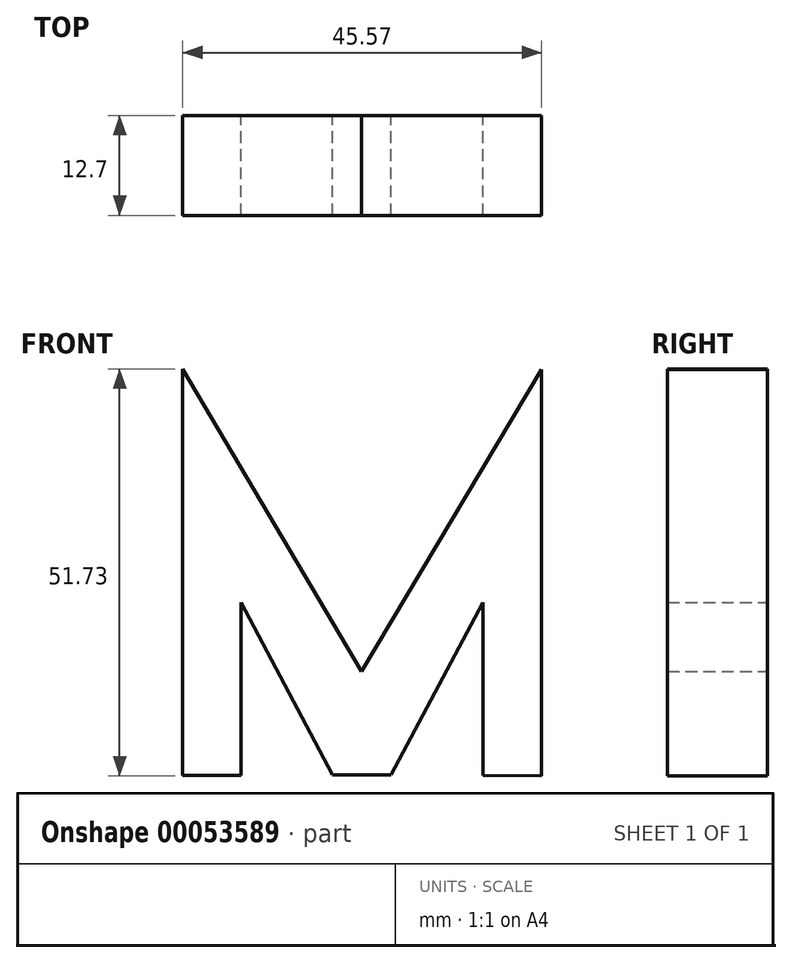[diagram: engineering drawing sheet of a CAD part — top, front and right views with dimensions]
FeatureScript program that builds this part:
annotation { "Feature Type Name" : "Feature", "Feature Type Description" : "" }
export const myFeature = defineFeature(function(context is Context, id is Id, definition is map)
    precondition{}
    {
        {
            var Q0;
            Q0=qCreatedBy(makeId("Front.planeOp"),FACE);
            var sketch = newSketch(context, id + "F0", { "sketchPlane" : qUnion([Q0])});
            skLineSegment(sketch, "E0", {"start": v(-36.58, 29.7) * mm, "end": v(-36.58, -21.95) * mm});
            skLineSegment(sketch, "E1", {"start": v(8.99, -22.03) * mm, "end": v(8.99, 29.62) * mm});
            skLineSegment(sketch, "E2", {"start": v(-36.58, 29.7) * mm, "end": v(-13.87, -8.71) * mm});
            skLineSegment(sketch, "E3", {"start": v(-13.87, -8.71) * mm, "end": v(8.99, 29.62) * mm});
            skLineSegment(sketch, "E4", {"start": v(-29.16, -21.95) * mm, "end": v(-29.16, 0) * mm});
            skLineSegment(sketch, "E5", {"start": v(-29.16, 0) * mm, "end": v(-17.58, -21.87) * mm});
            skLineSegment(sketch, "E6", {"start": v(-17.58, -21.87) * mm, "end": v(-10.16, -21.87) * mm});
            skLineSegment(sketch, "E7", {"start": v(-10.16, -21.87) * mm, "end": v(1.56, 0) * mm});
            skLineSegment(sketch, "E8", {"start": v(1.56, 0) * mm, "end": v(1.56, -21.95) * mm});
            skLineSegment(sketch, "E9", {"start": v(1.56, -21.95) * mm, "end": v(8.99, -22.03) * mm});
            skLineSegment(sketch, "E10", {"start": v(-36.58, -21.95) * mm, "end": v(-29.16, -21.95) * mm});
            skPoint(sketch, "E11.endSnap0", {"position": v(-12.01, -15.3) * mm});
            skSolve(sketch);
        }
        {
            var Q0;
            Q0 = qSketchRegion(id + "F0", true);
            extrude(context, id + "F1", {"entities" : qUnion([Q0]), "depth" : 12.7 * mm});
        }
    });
________________
Written task: Copy the data above word for word, but leave out the pictures.

Exercise output:
[diagram: engineering drawing sheet of a CAD part — top, front and right views with dimensions]
FeatureScript program that builds this part:
annotation { "Feature Type Name" : "Feature", "Feature Type Description" : "" }
export const myFeature = defineFeature(function(context is Context, id is Id, definition is map)
    precondition{}
    {
        {
            var Q0;
            Q0=qCreatedBy(makeId("Front.planeOp"),FACE);
            var sketch = newSketch(context, id + "F0", { "sketchPlane" : qUnion([Q0])});
            skLineSegment(sketch, "E0", {"start": v(-36.58, 29.7) * mm, "end": v(-36.58, -21.95) * mm});
            skLineSegment(sketch, "E1", {"start": v(8.99, -22.03) * mm, "end": v(8.99, 29.62) * mm});
            skLineSegment(sketch, "E2", {"start": v(-36.58, 29.7) * mm, "end": v(-13.87, -8.71) * mm});
            skLineSegment(sketch, "E3", {"start": v(-13.87, -8.71) * mm, "end": v(8.99, 29.62) * mm});
            skLineSegment(sketch, "E4", {"start": v(-29.16, -21.95) * mm, "end": v(-29.16, 0) * mm});
            skLineSegment(sketch, "E5", {"start": v(-29.16, 0) * mm, "end": v(-17.58, -21.87) * mm});
            skLineSegment(sketch, "E6", {"start": v(-17.58, -21.87) * mm, "end": v(-10.16, -21.87) * mm});
            skLineSegment(sketch, "E7", {"start": v(-10.16, -21.87) * mm, "end": v(1.56, 0) * mm});
            skLineSegment(sketch, "E8", {"start": v(1.56, 0) * mm, "end": v(1.56, -21.95) * mm});
            skLineSegment(sketch, "E9", {"start": v(1.56, -21.95) * mm, "end": v(8.99, -22.03) * mm});
            skLineSegment(sketch, "E10", {"start": v(-36.58, -21.95) * mm, "end": v(-29.16, -21.95) * mm});
            skPoint(sketch, "E11.endSnap0", {"position": v(-12.01, -15.3) * mm});
            skSolve(sketch);
        }
        {
            var Q0;
            Q0 = qSketchRegion(id + "F0", true);
            extrude(context, id + "F1", {"entities" : qUnion([Q0]), "depth" : 12.7 * mm});
        }
    });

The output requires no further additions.